Antimicrobial susceptibility testing

A

Resistance= local drug conc < MIC

Intermediate= Local drug conc is equal to MIC

Susceptible= local drug conc > MIC

20
Q

What is SIR based off of?

A

-Basedd off of plasma concentrations
**issue is that we don’t know what the actual concentration is at the site of infection. At site of infection could be much higher or much lower

21
Q

Disk diffusion

A

-qualitative, not quantitative
-determine zone of inhibition and compare to standards to determine susceptiblity or not

22
Q

E-test

A

-expensive
-MIC-like results
-strip filled with antimicrobial (one end high levels, other much less)= provides zone of inhibition or not

23
Q

Antimicrobial culture and susceptibility testing

A

-Guides therapeutic decisions
*but does not guarantee drug success or failure
*need to select initial therapy because C&S testing does not come back immediately SO best to know what the likely pathogen and susceptibility is

24
Q

What does susceptibility not test for?

A

-host immune system
-drug distribution in body
-drug efficacy in plasma/tissues vs broth/agar
-bacterial growth rates and inoculum size
-mixed infections
-infective environment (debris, pus)
-in vivo antimicrobial synergism

25
Q

Susceptibility testing limitations

A

-assumes drug concentrations are only reached via systemic administration
*local administration may have higher concentrations

26
Q

CLSI-derived veterinary breakpoints

A

-Not common in vet med
-breakpoints are specific for certain drug and certain pathogen
*estimate, not certain

27
Q

Future diagnostic approach to determine antimicrobial susceptibility testing

A

-Use genomics. Find the genes which determine resistance
**may be better than culture and sensitivity testing

28
Q

Bactericidal

A

-ratio of MBC to MIC is less than 4-6
eg. possible to obtain concentrations in the patient that will kill 99% of bacteria

29
Q

Bacteriostatic

A

-Ratio of MBC to MIC is large
eg. its not safe or feasible to administer enough antimicrobial to kill 99% of bacteria

30
Q

Bacteriostatic vs. bactericidal

A

One is not better than the other. Not absolute!!

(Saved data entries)

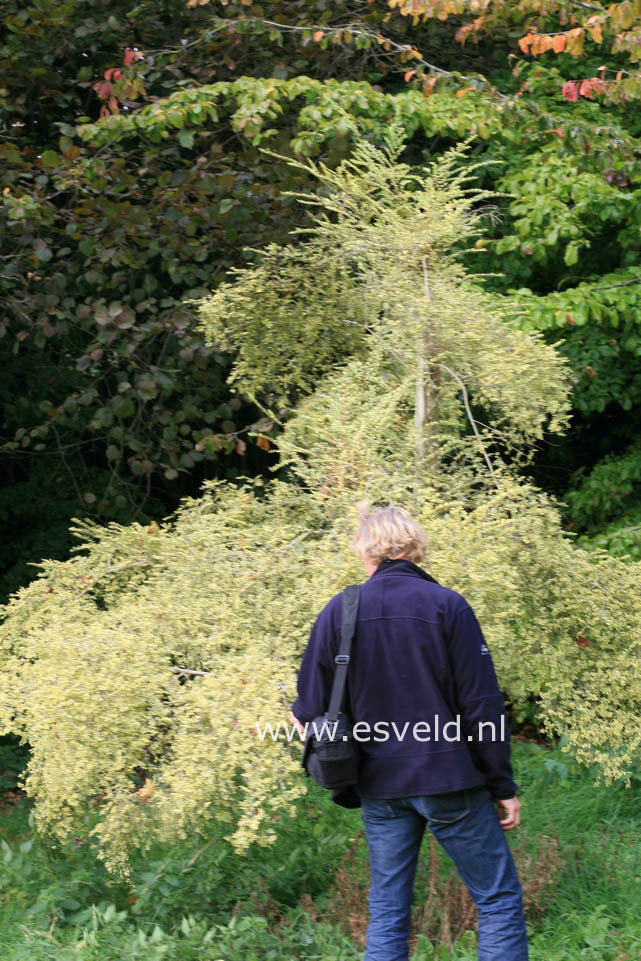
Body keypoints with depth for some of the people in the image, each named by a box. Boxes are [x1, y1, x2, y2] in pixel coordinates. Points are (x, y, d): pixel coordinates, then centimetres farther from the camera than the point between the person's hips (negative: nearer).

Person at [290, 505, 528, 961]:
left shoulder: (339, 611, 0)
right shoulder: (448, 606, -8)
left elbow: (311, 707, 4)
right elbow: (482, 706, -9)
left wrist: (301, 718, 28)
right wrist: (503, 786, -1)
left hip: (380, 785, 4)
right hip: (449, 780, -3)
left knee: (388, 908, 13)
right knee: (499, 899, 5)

What to do.
Can you transcribe the antimicrobial susceptibility testing notes above in full, word for word?

Solution to the problem.
Antimicrobial susceptibility testing

A

Resistance= local drug conc < MIC

Intermediate= Local drug conc is equal to MIC

Susceptible= local drug conc > MIC

20
Q

What is SIR based off of?

A

-Basedd off of plasma concentrations
**issue is that we don’t know what the actual concentration is at the site of infection. At site of infection could be much higher or much lower

21
Q

Disk diffusion

A

-qualitative, not quantitative
-determine zone of inhibition and compare to standards to determine susceptiblity or not

22
Q

E-test

A

-expensive
-MIC-like results
-strip filled with antimicrobial (one end high levels, other much less)= provides zone of inhibition or not

23
Q

Antimicrobial culture and susceptibility testing

A

-Guides therapeutic decisions
*but does not guarantee drug success or failure
*need to select initial therapy because C&S testing does not come back immediately SO best to know what the likely pathogen and susceptibility is

24
Q

What does susceptibility not test for?

A

-host immune system
-drug distribution in body
-drug efficacy in plasma/tissues vs broth/agar
-bacterial growth rates and inoculum size
-mixed infections
-infective environment (debris, pus)
-in vivo antimicrobial synergism

25
Q

Susceptibility testing limitations

A

-assumes drug concentrations are only reached via systemic administration
*local administration may have higher concentrations

26
Q

CLSI-derived veterinary breakpoints

A

-Not common in vet med
-breakpoints are specific for certain drug and certain pathogen
*estimate, not certain

27
Q

Future diagnostic approach to determine antimicrobial susceptibility testing

A

-Use genomics. Find the genes which determine resistance
**may be better than culture and sensitivity testing

28
Q

Bactericidal

A

-ratio of MBC to MIC is less than 4-6
eg. possible to obtain concentrations in the patient that will kill 99% of bacteria

29
Q

Bacteriostatic

A

-Ratio of MBC to MIC is large
eg. its not safe or feasible to administer enough antimicrobial to kill 99% of bacteria

30
Q

Bacteriostatic vs. bactericidal

A

One is not better than the other. Not absolute!!